Asch Study Flashcards
Aim and background to the study
Asch researched into propaganda to why people conform when Hitler was at the height of his power. If WW2 didn’t happen Asch wouldn’t have done his study. Asch experimented with investigating the extent to which social pressure from a majority group could affect a person to conform. Asch is researching an unambiguous task which means the answer is obvious.
Participants/ Sample
7 confederates and one naive participant in one trial. The confederates have been briefed before on what they were to do. He used 123 male students from a college. The naive participant did not there was confederates and believed they were real participants like themselves.
Method/Procedure
The answer for the task was obvious. Each person in the room had to state aloud which comparison like was most likely the target line. The real participant was sat second to last. For the first 6 trials the confederates all gave the right answer to gain trust but for the remaining 12 they gave the wrong answer these 12 were called critical trials. He also had a control group which contained no confederates. It was a lab experiment and told the participants it was a vision test.
Manipulated group sizes
In the manipulated version he found that if there was one confederate and one participant the conformity was only 3%, with two others it increased to 13% and with three or more it was 32%.
This shows that is the group was smaller the level of conformity has gone down as in the original it was 32% and in the manipulated version with only two it fell to 3%.

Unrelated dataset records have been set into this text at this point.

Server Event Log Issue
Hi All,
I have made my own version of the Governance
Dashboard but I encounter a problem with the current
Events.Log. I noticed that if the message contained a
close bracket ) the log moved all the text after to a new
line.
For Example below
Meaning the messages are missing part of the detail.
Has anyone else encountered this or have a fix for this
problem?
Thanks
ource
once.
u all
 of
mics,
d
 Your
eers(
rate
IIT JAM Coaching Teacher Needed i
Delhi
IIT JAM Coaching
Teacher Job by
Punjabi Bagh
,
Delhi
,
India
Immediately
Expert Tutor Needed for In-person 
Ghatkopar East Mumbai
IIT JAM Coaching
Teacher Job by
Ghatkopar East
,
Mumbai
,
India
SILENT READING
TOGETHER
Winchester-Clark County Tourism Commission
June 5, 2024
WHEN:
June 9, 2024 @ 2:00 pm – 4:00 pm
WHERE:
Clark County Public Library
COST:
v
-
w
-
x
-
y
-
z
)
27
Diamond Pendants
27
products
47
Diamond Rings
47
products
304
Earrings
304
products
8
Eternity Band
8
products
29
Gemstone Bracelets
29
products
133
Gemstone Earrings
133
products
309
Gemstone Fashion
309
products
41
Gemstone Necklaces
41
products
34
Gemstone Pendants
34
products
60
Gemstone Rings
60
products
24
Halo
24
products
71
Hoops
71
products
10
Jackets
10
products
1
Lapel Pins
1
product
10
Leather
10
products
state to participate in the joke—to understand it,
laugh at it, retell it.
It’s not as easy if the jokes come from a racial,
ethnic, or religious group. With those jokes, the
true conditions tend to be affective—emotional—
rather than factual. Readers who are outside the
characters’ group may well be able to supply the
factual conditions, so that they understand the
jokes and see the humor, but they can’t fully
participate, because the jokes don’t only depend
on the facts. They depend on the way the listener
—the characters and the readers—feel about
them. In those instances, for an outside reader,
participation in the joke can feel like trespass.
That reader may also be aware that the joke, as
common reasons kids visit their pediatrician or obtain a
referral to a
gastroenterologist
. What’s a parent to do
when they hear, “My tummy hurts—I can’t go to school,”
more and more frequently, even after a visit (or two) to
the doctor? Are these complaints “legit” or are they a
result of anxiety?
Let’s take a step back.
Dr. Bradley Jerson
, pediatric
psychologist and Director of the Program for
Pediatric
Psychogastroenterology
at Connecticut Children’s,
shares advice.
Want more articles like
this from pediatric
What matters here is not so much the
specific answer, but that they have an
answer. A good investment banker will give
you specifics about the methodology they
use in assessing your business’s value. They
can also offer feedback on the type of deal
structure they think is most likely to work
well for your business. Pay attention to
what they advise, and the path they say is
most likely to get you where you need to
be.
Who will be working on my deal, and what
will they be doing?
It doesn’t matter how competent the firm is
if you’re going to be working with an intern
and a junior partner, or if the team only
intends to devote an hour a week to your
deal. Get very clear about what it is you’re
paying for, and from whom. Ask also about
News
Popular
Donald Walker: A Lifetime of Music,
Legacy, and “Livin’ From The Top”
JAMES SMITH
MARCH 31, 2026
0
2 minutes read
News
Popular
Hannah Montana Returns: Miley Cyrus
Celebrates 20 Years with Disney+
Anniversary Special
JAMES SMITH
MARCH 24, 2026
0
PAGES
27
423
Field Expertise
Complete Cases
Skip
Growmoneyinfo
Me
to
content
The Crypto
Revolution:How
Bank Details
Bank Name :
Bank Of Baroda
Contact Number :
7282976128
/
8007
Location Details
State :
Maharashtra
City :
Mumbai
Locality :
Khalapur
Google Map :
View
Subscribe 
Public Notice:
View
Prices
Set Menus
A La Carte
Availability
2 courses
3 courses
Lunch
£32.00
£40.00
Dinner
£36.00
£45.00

Manipulated task difficulty
In this manipulated version he made the lines more closely similar and made the task harder. The results show that if the answer is less obvious people look to others for confirmation, meaning that levels of conformity increase. If the task is more difficult people conform due to informational social influence as people looked for others for the right answer.
Manipulated unanimity
Asch made the confederates not all say the same answer meaning they broke unanimity. The results show that when one confederate gave the correct answer on all the critical trials conformity dropped to 5% instead of being 32% on the original trials.
Results and conclusions
Over the 12 critical trials about 75% of participants conformed at least once in the experimental condition. 50% of participants conformed in at least 50% of the 12 critical trials. On average 37% of participants conformed in each of the 12 trials . It was seen on 23% of trials.
Generalisability
Lacks generalisability as the sample was only white, American males from one area who were all a certain age. We cannot use the results on different ages, genders or ethnicities. However these were probably the only students he could use as many women didn’t go to university and black people didn’t either. Also white males were seen as superior so he may of thought these were the best people to sample and to receive genuine results from. Women were also seen as conformist in society. He also wanted no extraneous variables so this may a reason why his sample was all the same.